Shares in TUI AG, the German tour operating company that has its main listing in London, have continued their downward drift despite some good news recently.
Shares in the company that has interests in 16 cruise liners that operate under the Mein Schiff, Hapag-Lloyd Kreuzfahrten and Marella Cruises brands, traded at £5.10 at mid-morning on 27 April. They had hit an all time high of £20.30 in May 2018.
However, the fall in the price has effectively been much deeper, because on 23 February, TUI completed a consolidation of its shares whereby 10 old shares were exchanged for one new share. Taking this into account, shares in the company would only be worth £0.51 today. In other words, on like-for-like basis, they have dropped by 97.5% in the past five years.

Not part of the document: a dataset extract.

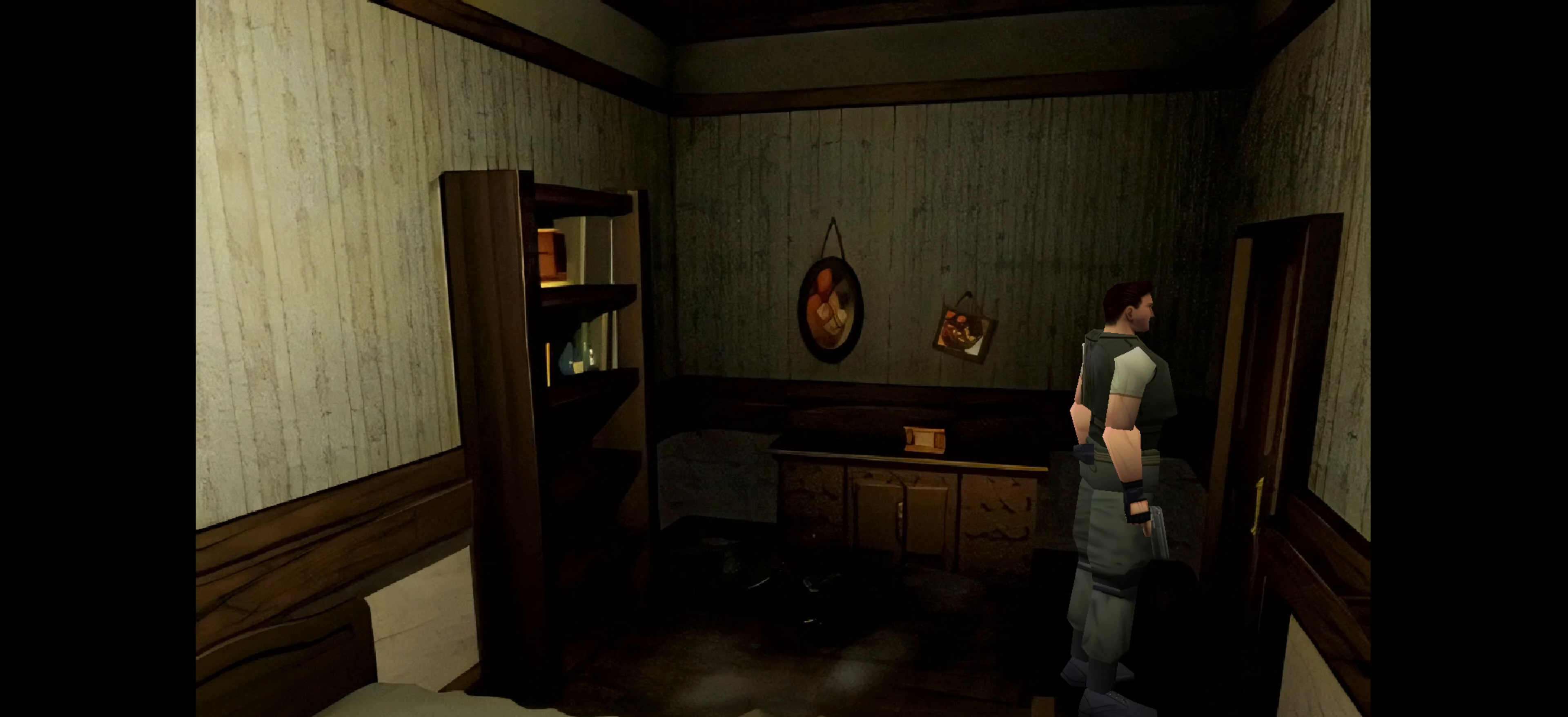
{"buttons": [], "left_stick": "center", "right_stick": "center", "events": []}
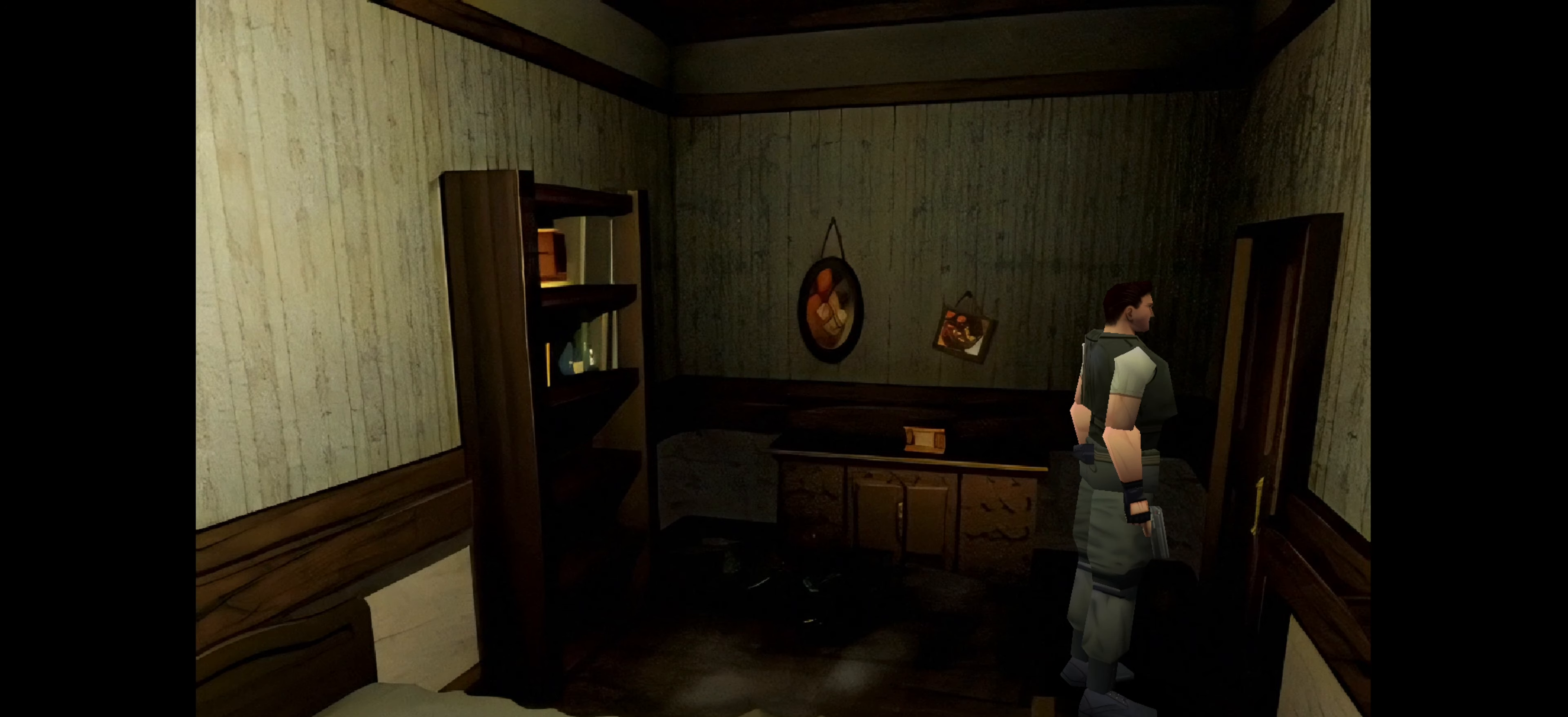
{"buttons": [], "left_stick": "center", "right_stick": "center", "events": []}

After completing a rights issue and with the shares going ex-rights on 28 March, the Anglo-German group reported strong demand for bookings across all markets, proactiveinvestor. co.uk reported in mid-April.
“Citi analyst Leo Carrington updated the bank's forecast model for the company to reflect terms of the rights issue, upgrading to a 'neutral (high risk)' rating from the previous 'sell (high risk)' stance,” the report said.
"With the stock having abruptly de-rated 22% since trading ex-rights we see valuation upside," the analyst was cited as writing.
He gave TUI a neutral rather than a buy rating amid a context of summer 2023 booking volumes still being down 11% compared to pre-pandemic 2019 as of 5 February, though the latest statement is suggesting some upside to these levels, the report said
“Perhaps the biggest problem facing TUI is the €3.4bn net debt burden the business is grappling with (excluding lease liabilities). In order to survive the pandemic when international travel came to a sudden halt, the company borrowed heavily. The Hanover-based firm received aid from the German government as well as other creditors,” a report on the investor website fool.co.uk said in April.
The recent €1.8 billion discounted rights issue should bring net interest payments under control, reducing them by approximately €80m to €90m.
“However, net debt remains a huge concern — and it’s enough to put me off investing at present. Granted, there’s certainly a route to a brighter future for the company and I’ll keep TUI shares on my watchlist. But, I’m not convinced the risk/reward profile of the stock is attractive, especially considering there could be further dilution of shareholder interests,” the report concluded.